Critical roles of junctophilin-2 in T-tubule and excitation-contraction coupling maturation during postnatal development

Aims: Emerging evidence indicates a critical role for junctophilin-2 (JP2) in T-tubule integrity and assembly of cardiac dyads in adult ventricular myocytes. In the postnatal stage, one of the critical features of myocyte maturation is development of the T-tubule system, though the mechanisms remain poorly understood. In this study, we aim to determine whether JP2 is required for normal cardiac T-tubule maturation. Methods and results: Using in situ confocal imaging of intact murine hearts, we found T-tubules were absent in both left- and right-ventricular myocytes at postnatal Day 8 and did not appear until Day 10. Quantification of T-tubule structural integrity using the T-tubule power (TT_power) index revealed a progressive increase in TT _power between postnatal Days 10 and 19. By postnatal Day 19, TT _powerwas similar to that in adult murine cardiomyocytes, indicative of a nearly matured T-tubule network.
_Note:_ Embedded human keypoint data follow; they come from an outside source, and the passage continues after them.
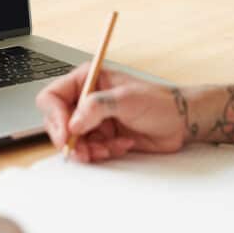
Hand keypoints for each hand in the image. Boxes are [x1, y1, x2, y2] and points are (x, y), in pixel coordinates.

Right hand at [35, 62, 195, 162]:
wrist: (180, 122)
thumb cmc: (158, 102)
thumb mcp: (127, 100)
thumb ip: (96, 108)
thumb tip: (72, 123)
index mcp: (88, 79)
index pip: (53, 97)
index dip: (55, 116)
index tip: (66, 133)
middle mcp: (86, 98)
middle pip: (58, 122)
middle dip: (70, 139)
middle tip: (83, 151)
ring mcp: (93, 119)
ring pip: (73, 140)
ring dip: (88, 149)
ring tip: (108, 149)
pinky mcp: (102, 136)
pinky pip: (89, 150)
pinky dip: (101, 153)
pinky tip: (120, 146)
JP2 levels increased dramatically during development, reaching levels observed in adult hearts by postnatal Day 14. Deficiency of JP2, using a mouse model in which a JP2-specific shRNA is expressed during embryonic development, severely impaired T-tubule maturation, with equivalent decreases in the left- and right-ventricular TT_power. We also detected a gradual increase in the density of transverse but not longitudinal tubules during development, and JP2 deficiency abolished the increase in the density of transverse elements. Alterations in T-tubules caused significant reduction in Ca²⁺ transient amplitude and marked increase in Ca²⁺ release dyssynchrony, Ca²⁺ alternans, and spontaneous Ca²⁺ waves, leading to contractile failure. Conclusion: Our data identify a critical role for JP2 in T-tubule and excitation-contraction coupling maturation during development.